Documents on file with the Westchester County Clerk’s Office show that Underhill Soundview LLC, which is located at Unicorn’s address, purchased the site of the proposed development from Soundview Preparatory School on Oct. 15, 2020, for $2.85 million. The school had closed and filed for bankruptcy and the property purchase was approved by the United States Bankruptcy Court for the Southern District of New York.
The development property is part of what once was the 240-acre Underhill farm. Abraham Underhill and his son Edward were responsible for building the mansion on the property. In the early 1900s, the farm was purchased by the Beaver family, which ultimately sold off most of the land and turned what was left into the Gilbert Beaver Conference Center. Soundview Prep subsequently acquired the property.
Yorktown Supervisor Matt Slater said, “This is the first application going through the overlay zoning process and I look forward to the Planning Board’s meticulous review.”
Yorktown had asked the Westchester County Planning Board for its comments on the initial proposal. County Planning Commissioner Norma Drummond noted that the developer was proposing to provide a total of 165 units with 85 rental apartments and and 80 for-sale units that would consist of 30 apartments and 50 townhouses. The total number of units was subsequently reduced to 148.

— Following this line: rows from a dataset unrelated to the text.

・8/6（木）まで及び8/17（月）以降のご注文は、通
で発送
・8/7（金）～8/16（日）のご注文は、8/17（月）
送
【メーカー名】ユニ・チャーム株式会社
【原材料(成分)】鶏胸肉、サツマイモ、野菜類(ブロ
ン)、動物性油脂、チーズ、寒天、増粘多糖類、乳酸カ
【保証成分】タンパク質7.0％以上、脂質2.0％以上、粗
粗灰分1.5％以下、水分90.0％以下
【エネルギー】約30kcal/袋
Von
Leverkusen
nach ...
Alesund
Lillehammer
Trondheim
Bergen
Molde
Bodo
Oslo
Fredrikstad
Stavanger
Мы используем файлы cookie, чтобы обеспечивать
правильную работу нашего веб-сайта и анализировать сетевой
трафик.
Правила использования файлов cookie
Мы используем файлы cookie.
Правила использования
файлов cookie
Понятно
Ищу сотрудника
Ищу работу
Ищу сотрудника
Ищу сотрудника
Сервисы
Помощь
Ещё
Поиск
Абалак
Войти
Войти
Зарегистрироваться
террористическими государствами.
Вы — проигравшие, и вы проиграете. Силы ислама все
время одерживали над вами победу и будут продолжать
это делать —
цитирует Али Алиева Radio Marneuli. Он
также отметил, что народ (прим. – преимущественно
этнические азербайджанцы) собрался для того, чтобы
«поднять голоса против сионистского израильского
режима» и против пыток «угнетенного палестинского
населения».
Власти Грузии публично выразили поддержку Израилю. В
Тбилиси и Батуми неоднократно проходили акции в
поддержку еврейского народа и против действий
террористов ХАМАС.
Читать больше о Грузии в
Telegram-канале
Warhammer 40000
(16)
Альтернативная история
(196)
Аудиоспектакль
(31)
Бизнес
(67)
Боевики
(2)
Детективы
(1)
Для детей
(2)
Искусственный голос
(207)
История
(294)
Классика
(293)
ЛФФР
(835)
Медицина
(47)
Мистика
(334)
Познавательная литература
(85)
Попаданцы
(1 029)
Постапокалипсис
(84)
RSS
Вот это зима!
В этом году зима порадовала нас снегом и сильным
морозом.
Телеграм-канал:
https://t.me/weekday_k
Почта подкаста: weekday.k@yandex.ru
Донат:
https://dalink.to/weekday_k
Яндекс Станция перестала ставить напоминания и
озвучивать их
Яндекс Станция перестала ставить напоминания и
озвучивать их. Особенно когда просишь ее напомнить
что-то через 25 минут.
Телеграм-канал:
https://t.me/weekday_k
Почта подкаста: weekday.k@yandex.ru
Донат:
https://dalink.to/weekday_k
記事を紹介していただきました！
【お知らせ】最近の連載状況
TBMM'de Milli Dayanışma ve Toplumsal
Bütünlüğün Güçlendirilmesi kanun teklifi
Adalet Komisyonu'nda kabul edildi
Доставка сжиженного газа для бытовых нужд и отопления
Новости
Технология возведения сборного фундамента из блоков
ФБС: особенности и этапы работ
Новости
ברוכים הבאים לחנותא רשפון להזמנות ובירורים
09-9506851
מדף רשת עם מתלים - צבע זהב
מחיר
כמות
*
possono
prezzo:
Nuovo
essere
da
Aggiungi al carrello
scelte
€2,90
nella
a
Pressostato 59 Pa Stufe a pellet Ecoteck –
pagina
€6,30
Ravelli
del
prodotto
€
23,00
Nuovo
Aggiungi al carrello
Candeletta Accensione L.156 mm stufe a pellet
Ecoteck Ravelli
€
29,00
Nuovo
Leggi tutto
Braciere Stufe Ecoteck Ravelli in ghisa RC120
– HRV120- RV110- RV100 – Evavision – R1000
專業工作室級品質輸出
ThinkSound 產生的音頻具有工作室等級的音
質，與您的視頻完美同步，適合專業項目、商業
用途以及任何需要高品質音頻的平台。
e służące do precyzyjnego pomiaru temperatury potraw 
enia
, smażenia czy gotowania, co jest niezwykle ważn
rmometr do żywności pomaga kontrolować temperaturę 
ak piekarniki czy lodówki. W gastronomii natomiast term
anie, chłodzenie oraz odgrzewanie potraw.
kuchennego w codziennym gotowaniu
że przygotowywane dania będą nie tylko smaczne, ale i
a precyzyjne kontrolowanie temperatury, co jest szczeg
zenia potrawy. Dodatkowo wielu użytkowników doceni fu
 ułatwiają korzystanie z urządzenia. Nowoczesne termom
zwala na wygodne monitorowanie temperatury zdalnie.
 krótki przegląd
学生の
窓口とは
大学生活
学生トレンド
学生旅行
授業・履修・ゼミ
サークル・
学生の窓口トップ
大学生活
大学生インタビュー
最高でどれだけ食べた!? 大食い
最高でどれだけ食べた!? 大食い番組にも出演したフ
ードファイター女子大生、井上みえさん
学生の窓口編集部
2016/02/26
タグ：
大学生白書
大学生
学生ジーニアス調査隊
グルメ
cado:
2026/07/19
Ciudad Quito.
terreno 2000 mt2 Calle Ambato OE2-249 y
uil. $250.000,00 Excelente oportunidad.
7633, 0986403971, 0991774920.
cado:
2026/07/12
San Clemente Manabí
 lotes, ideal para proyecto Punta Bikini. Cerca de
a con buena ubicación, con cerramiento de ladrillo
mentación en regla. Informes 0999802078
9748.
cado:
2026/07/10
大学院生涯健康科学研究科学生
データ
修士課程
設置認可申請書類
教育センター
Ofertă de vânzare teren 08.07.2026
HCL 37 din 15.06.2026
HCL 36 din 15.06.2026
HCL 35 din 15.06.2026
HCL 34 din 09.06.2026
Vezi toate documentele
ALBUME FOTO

Drummond said that the materials that were submitted did not indicate whether any of the units would be set aside as affordable housing and she urged that no less than 10% be dedicated to the affordable category.
Drummond raised concerns about the effect the development would have on the intersection of Sawmill River Road and Underhill Avenue. She raised questions about the location of parking lots and provisions for pedestrians, cyclists and the disabled.
James Glatthaar, serving as town attorney, pointed out that the attorney for the developer had disagreed with the county’s criticisms and that there would be ample opportunity to discuss the issues as the review process continues.
Glatthaar said that applying the overlay zoning to the project would reduce the lot frontage requirements, lot coverage, lot area and minimum floor area.
“In essence, they’re concentrating the buildings toward the center of the site, except for the historic house, which is not proposed to be changed except to be adapted for re-use,” Glatthaar said. He said the Town Board should not be at all hesitant to refer what has been submitted to the Planning Board for review under the town’s overlay zoning regulations.
Councilman Sergio Esposito said, “We’re at the infant stage still. It hasn’t even gone to planning yet where it’s really going to be scrutinized and looked at. I think we move this forward.”